In the case there the CNAME target refers to a referral, then the referral is included and the rcode is set to noerror, that could potentially happen to you?

[SivaKesava1]

I haven't tried with the latest code, but when the query is for any other type, the response, as you said, has an SOA record, the CNAME record in the answer section with RCODE NXDOMAIN. For the CNAME type in the query, the response has the NS record in the authority section and the CNAME record in the answer section with the NOERROR code. To be clear, the zone file has just the above three records, and there are no other referral NS records.

RFC 6604 mentions that The RCODE in the ultimate DNS response MUST BE set based on the final query cycle leading to that response.
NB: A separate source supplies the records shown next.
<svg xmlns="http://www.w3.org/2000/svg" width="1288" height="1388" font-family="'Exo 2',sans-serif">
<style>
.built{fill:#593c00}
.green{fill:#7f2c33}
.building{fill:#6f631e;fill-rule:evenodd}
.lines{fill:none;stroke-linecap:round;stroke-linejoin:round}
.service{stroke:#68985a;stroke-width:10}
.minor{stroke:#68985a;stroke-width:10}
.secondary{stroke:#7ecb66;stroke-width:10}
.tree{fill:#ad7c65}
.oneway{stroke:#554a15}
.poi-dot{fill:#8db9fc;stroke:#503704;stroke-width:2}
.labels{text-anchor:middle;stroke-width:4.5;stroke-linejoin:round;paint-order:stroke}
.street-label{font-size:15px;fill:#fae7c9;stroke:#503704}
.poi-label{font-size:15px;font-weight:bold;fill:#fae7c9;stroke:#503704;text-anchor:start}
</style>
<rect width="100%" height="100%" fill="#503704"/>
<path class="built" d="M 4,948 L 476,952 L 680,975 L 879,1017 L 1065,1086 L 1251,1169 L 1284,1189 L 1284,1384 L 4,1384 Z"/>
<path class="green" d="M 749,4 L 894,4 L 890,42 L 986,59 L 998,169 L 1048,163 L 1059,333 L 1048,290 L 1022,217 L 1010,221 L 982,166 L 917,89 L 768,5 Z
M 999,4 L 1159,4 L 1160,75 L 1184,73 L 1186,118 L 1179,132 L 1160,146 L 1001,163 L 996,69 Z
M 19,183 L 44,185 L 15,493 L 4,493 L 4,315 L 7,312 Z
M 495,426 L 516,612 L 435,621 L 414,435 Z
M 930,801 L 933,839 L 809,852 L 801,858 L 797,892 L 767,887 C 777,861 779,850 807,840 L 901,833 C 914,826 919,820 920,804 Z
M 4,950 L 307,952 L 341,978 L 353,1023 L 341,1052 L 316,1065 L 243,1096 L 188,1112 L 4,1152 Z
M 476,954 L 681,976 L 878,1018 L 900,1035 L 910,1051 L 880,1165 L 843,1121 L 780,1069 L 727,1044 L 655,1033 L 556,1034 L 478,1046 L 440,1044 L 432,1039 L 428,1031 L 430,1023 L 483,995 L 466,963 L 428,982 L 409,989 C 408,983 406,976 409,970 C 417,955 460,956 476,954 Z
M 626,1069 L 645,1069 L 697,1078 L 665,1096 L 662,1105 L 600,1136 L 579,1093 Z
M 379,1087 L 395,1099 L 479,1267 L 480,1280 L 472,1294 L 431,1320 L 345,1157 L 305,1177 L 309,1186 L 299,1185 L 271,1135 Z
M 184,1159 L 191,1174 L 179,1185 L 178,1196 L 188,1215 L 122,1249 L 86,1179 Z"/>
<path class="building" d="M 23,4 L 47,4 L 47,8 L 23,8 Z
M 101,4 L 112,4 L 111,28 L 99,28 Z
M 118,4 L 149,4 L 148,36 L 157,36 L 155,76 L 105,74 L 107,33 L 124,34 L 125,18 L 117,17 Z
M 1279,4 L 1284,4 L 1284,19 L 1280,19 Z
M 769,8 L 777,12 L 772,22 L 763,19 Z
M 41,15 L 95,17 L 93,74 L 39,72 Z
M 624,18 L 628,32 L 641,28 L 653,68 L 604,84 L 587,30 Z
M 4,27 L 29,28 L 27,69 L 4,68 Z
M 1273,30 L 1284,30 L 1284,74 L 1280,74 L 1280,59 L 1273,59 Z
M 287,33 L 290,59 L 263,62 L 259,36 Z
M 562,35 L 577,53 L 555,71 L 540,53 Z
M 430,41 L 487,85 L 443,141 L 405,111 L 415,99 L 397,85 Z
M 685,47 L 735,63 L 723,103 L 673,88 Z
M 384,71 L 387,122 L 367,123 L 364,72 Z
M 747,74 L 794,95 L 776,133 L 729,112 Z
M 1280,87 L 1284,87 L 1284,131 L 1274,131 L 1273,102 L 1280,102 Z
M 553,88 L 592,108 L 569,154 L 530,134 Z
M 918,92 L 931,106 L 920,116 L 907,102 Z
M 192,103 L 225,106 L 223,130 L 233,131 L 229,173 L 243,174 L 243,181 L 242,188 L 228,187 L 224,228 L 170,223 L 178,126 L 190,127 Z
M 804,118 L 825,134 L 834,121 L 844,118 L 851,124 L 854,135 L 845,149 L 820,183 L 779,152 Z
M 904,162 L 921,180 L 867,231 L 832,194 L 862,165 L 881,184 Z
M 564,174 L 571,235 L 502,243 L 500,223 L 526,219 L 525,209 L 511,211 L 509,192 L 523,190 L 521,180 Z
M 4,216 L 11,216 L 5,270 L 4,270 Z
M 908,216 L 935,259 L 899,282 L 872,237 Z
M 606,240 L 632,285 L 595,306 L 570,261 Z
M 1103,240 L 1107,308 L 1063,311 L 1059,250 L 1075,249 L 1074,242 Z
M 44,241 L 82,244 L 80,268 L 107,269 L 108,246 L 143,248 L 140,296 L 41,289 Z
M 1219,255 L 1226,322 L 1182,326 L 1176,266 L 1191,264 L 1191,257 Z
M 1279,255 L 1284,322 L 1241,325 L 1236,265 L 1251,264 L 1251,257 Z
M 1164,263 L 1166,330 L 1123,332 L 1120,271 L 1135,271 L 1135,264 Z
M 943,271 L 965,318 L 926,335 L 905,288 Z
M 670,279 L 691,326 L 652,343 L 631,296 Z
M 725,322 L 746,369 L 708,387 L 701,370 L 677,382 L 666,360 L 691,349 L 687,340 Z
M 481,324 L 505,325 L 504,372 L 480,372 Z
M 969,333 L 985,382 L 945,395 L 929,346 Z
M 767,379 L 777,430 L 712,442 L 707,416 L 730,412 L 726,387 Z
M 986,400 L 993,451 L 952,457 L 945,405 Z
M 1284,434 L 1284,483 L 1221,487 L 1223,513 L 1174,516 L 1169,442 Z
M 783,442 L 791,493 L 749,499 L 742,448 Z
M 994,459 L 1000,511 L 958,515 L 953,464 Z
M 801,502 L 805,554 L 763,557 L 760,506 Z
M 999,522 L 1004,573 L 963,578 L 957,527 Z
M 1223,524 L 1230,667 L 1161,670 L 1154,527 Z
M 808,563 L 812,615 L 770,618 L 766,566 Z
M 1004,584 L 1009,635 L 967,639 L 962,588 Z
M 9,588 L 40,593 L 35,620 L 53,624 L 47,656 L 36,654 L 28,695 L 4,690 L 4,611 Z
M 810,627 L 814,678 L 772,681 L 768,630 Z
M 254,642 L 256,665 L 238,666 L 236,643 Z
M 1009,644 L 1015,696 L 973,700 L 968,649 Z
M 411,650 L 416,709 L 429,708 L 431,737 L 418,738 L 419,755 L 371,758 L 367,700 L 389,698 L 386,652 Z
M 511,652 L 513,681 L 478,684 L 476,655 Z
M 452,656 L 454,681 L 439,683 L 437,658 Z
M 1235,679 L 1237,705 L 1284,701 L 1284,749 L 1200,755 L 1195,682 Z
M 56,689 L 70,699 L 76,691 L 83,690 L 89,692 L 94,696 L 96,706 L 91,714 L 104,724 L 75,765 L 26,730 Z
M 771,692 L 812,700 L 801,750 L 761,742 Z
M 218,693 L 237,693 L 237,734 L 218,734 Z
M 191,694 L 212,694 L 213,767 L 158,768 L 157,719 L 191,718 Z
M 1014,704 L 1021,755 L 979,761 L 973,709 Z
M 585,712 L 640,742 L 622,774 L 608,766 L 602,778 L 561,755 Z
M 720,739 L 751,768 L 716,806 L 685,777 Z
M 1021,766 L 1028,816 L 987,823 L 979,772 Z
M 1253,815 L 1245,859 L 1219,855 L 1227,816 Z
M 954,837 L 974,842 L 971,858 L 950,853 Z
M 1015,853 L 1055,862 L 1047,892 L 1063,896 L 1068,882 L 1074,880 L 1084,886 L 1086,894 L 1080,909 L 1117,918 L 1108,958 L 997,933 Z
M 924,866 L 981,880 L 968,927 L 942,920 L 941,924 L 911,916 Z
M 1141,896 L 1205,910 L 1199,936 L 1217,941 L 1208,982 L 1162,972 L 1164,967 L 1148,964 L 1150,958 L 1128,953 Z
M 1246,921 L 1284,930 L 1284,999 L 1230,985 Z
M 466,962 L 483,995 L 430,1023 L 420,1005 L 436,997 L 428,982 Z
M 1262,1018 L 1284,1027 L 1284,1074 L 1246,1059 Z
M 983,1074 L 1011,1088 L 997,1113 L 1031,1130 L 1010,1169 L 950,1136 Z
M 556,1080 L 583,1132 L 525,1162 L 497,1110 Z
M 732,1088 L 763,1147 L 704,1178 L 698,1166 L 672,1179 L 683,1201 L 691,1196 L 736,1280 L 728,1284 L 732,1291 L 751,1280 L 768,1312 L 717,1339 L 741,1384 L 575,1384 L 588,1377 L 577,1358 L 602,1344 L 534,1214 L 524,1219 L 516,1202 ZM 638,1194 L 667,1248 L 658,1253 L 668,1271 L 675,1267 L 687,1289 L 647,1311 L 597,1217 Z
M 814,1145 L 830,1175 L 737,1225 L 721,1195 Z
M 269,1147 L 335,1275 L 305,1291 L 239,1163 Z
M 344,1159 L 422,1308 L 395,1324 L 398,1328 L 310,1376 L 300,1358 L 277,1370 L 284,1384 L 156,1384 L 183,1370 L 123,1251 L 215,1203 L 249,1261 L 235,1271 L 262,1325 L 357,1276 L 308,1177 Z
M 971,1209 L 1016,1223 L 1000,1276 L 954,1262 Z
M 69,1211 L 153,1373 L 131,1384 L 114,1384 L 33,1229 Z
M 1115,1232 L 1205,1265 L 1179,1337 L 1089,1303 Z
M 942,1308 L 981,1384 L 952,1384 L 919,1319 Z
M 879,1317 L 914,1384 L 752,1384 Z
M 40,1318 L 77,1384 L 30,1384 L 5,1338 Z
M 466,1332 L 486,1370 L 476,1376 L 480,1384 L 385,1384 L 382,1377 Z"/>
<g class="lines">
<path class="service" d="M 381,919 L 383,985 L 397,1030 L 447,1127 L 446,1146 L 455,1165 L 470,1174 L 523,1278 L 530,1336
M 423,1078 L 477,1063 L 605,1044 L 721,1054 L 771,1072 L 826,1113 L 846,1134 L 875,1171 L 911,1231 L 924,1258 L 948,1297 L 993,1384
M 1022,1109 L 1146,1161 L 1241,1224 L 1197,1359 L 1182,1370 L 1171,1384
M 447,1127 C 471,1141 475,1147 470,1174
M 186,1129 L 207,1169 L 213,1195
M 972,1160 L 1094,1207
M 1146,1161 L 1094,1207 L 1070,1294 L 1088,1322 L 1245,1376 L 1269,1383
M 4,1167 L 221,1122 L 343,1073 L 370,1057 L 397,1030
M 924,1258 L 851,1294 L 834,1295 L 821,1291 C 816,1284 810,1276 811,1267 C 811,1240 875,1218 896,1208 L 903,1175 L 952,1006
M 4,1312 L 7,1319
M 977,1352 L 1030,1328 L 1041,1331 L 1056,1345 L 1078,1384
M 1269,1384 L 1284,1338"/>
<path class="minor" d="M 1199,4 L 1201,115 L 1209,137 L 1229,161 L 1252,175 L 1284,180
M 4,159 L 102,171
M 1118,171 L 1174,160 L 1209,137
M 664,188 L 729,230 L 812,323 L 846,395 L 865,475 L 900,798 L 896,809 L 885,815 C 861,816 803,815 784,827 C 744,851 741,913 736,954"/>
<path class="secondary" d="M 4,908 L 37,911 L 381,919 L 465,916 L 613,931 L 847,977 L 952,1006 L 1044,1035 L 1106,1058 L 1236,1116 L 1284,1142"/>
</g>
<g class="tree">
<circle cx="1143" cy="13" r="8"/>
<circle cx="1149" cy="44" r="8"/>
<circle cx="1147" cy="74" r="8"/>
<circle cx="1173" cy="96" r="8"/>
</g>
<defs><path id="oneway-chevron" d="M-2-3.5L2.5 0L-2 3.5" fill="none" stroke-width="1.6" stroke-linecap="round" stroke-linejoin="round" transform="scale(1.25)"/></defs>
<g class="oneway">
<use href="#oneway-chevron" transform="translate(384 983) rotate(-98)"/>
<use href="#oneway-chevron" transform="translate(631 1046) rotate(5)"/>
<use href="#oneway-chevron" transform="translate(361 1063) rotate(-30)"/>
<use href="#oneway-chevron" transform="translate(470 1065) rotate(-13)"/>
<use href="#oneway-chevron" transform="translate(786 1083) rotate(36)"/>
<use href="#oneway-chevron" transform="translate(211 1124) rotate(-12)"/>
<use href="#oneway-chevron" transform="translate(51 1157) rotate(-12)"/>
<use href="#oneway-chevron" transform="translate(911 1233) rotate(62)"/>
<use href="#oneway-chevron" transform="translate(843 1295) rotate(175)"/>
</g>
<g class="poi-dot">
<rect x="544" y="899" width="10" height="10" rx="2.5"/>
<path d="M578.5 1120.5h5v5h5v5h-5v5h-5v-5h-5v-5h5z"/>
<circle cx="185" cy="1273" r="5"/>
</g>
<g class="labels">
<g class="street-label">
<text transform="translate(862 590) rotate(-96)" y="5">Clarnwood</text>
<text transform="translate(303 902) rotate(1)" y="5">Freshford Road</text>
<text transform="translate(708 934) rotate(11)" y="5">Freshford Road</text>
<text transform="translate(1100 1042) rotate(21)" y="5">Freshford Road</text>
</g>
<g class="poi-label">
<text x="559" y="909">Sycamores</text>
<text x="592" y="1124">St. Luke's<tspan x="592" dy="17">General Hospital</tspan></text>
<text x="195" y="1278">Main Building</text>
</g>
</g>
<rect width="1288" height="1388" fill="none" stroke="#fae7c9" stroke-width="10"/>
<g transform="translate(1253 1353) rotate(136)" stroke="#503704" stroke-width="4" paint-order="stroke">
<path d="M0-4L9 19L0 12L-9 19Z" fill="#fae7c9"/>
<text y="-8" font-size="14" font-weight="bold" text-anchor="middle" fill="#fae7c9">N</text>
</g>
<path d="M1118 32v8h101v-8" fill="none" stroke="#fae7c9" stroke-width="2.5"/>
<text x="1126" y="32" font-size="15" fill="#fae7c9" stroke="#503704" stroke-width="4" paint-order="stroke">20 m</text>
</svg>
If the xNAME chain was terminated by an error, it will be that error code.

When the query is for any type other than CNAME, then the last query cycle is for bar.campus.edu. but if the query type is CNAME, then the last query cycle is for foo.campus.edu. and so there is no error. (I took it that way, but I might be wrong here, as I have not yet checked with the latest NSD code.) All the other implementations like BIND, Knot, PowerDNS returns NOERROR for CNAME but NXDOMAIN for other types for the above three record zone file.

[wcawijngaards]

If you are right that the other implementations do this, then we can do that too; that makes less unexpected surprises in packet responses.